SET OF TASKS:
**a.** In the decarbonization excerpt, what name does Shenoy give to the problem of subtle couplings between sectors?
**b.** List every question that Shenoy quotes in the decarbonization excerpt.
**c.** Reproduce the part of the decarbonization excerpt that starts at "Here, Shenoy highlights" and ends at "home energy use.".

DOCUMENT EXCERPT:
# # # # #
Here, Shenoy highlights the importance of AI. On one hand, AI is a powerful tool that can find optimization solutions. “However, it is extremely energy- and carbon-intensive to train large AI models like ChatGPT,” Shenoy says. “So we are going to think carefully about how to make the AI workloads running in data centers more carbon efficient.”

One of the key elements of this initiative is understanding the interconnected nature between these seemingly disparate infrastructure domains. Consider working from home: Yes, it shrinks a person’s carbon footprint from transportation, but it may simply shift the carbon burden to their home energy use. 

Shenoy explains that this is called the interdependency gap. “There are these subtle couplings between sectors,” he says. “There are decarbonization efforts already in progress, but they are siloed. People have looked at, ‘how do I do decarbonize computing?’ Or ‘how do I do this for transportation?’ But not, ‘How do I do this for society?’”

To further complicate things, this leads to tension between these dependencies. “It’s not always clear which one should take priority when you cannot optimize them all,” he adds.
# # # # #
EXTRACTED ENTRIES:
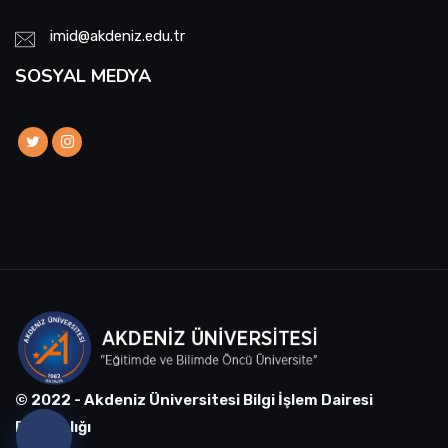
imid@akdeniz.edu.tr
SOSYAL MEDYA
© 2022 - Akdeniz Üniversitesi Bilgi İşlem Dairesi
Başkanlığı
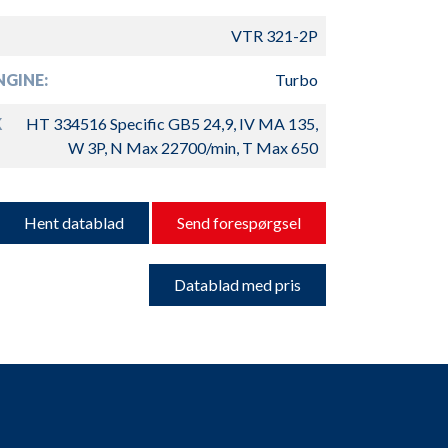
VTR 321-2P
GINE:
Turbo
K
HT 334516 Specific GB5 24,9, IV MA 135,
W 3P, N Max 22700/min, T Max 650
Hent datablad
Send forespørgsel
Datablad med pris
# # # # #
RESULTS OF THE EXERCISE:
**a.** The interdependency gap.

**b.**
- 'how do I do decarbonize computing?'
- 'how do I do this for transportation?'
- 'How do I do this for society?'

**c.**
Here, Shenoy highlights the importance of AI. On one hand, AI is a powerful tool that can find optimization solutions. “However, it is extremely energy- and carbon-intensive to train large AI models like ChatGPT,” Shenoy says. “So we are going to think carefully about how to make the AI workloads running in data centers more carbon efficient.”

One of the key elements of this initiative is understanding the interconnected nature between these seemingly disparate infrastructure domains. Consider working from home: Yes, it shrinks a person’s carbon footprint from transportation, but it may simply shift the carbon burden to their home energy use.